══ DATASET EXCERPTS

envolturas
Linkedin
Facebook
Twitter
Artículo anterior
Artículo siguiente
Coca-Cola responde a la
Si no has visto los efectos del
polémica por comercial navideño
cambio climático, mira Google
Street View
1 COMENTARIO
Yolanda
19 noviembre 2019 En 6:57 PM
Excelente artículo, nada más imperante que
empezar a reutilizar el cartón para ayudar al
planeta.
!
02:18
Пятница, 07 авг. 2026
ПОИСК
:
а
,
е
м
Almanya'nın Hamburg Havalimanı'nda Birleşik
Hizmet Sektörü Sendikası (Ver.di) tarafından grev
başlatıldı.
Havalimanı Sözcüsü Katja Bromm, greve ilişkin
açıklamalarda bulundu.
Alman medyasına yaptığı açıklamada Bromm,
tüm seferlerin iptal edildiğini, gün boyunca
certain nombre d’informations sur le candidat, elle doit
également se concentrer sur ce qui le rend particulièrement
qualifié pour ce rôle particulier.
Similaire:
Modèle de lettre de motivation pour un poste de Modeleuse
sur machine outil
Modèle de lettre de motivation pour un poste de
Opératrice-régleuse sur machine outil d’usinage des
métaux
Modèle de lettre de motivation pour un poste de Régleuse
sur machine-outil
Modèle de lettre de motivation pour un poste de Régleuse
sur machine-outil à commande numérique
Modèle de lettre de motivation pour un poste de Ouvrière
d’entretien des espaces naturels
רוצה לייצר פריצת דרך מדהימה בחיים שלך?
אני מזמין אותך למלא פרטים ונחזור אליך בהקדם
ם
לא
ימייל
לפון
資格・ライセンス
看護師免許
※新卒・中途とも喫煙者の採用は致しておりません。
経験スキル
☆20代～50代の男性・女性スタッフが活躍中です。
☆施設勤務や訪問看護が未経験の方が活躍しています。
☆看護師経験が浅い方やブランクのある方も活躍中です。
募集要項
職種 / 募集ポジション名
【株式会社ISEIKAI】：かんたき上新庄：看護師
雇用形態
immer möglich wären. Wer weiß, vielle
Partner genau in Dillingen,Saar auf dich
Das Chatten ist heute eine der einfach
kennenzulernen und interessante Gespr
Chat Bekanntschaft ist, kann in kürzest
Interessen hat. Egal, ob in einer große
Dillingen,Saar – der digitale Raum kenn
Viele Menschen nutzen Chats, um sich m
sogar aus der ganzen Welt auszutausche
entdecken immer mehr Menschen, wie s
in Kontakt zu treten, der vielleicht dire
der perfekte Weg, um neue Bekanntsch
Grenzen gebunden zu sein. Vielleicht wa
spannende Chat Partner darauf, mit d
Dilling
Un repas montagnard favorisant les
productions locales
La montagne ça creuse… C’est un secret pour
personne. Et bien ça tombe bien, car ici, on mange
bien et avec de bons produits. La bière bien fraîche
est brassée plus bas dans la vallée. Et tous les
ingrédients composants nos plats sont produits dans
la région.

════

ASSIGNED TASK.
The lines above starting at the one that contains "sogar aus der ganzen Welt auszutausche" and ending at the one that contains "est brassée plus" must be transcribed exactly, and no other lines may appear.

COMPLETED EXERCISE.
sogar aus der ganzen Welt auszutausche
entdecken immer mehr Menschen, wie s
in Kontakt zu treten, der vielleicht dire
der perfekte Weg, um neue Bekanntsch
Grenzen gebunden zu sein. Vielleicht wa
spannende Chat Partner darauf, mit d
Dilling
Un repas montagnard favorisant les
productions locales
La montagne ça creuse… C’est un secret pour
personne. Et bien ça tombe bien, car ici, on mange
bien et avec de bons produits. La bière bien fraîche
est brassée plus bas dans la vallée. Et tous les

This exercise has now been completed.